Notice that the model is sometimes not very sure about any particular token option (i.e the single-timestep probability has a high entropy) This can result in some unlikely samplings which lead the model on vastly different future trajectories.
Constrained Sampling
But what if we want to generate outputs with a strict format or an enumerable set of options? For example, what if you wanted to only have a model respond "true" or "false" to a specific question, or what if you wanted to force the model responses to fit a specific JSON or YAML schema?

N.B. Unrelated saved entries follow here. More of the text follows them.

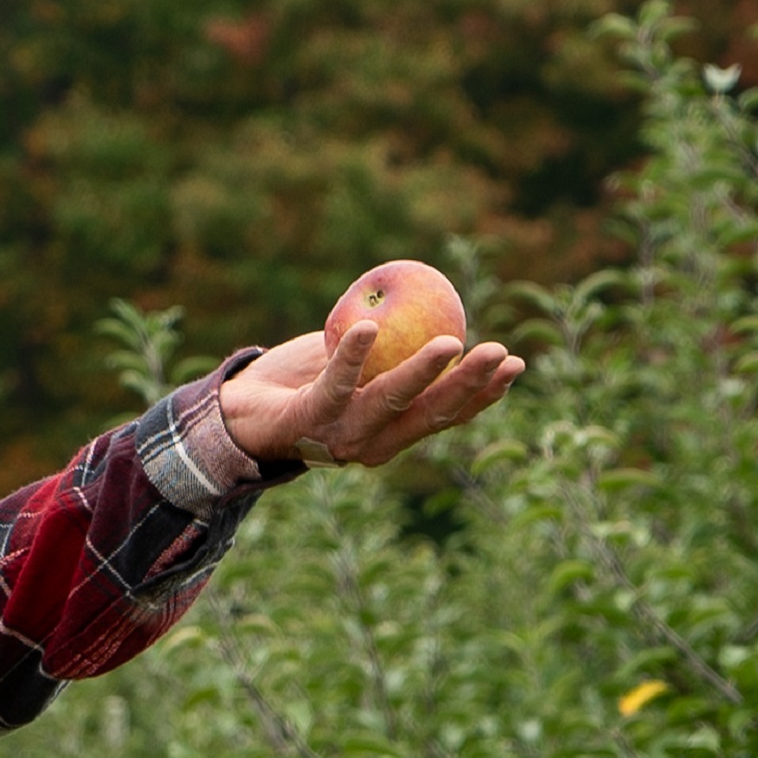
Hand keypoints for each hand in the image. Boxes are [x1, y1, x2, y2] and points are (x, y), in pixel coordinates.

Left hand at [218, 321, 524, 467]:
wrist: (242, 415)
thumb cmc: (308, 386)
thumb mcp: (360, 370)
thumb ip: (396, 355)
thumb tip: (443, 314)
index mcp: (393, 434)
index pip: (447, 416)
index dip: (484, 394)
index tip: (515, 364)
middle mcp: (373, 443)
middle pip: (430, 414)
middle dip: (469, 384)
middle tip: (500, 352)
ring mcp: (341, 434)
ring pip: (390, 401)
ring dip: (422, 371)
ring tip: (450, 342)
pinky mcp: (308, 418)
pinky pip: (336, 382)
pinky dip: (353, 355)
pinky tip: (368, 327)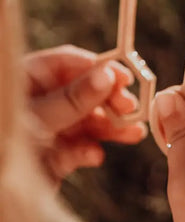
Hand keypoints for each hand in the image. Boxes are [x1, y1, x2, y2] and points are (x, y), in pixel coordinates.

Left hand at [25, 44, 146, 182]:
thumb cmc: (4, 144)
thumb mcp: (36, 118)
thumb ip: (73, 98)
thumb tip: (107, 74)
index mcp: (28, 81)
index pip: (69, 63)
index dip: (99, 68)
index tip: (124, 77)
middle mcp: (40, 102)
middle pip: (85, 91)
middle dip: (110, 100)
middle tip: (131, 107)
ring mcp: (48, 130)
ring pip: (88, 121)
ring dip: (112, 126)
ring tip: (134, 133)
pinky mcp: (53, 159)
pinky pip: (78, 149)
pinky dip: (90, 151)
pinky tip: (95, 157)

This is where grammar-constrained generations can help. If we can represent our desired output in a specific form, we can programatically constrain the sampling to guarantee the outputs will match those rules. At each step of the model generation process we take our generation so far $t_0 \dots t_i$ and:
- Get the logits from the model for $t_{i+1}$
- Ask our rules if $t_0 \dots t_{i+1}$ would be valid, if not we set its score to $-\infty$
- Perform one of our conventional sampling techniques across the valid options
The following is a grammar which defines a subset of JSON in EBNF.
?start: object
?value: object
| array
| string
| "true" -> true
| "false" -> false
| "null" -> null
array : "[" [value ("," value)*] "]"
object : "{" pair ("," pair)* "}"
pair : string ":" value
letter: "a" | "b" | "c" | "d" | "e" | "f"
| "i" | "j" | "k" | "l" | "m" | "n"
| "o" | "p" | "q" | "r" | "s" | "t" | "u" | "v"
| "w" | "x" | "y" | "z" | "_"
string : "\"" letter+ "\""
I passed this definition to a parser generator Lark which gave the "checker" mentioned above for validity of generated sequences at each timestep. This could then be used at each timestep to screen only our valid sequences of tokens, allowing us to produce the visualizations below.
Constrained Sampling (Greedy)
We can still use our regular-old sampling methods after we've constrained our tokens. The following are greedily sampled tokens from the constrained set.
Constrained Sampling (Distributional)
Or we can also treat the constrained outputs as a distribution.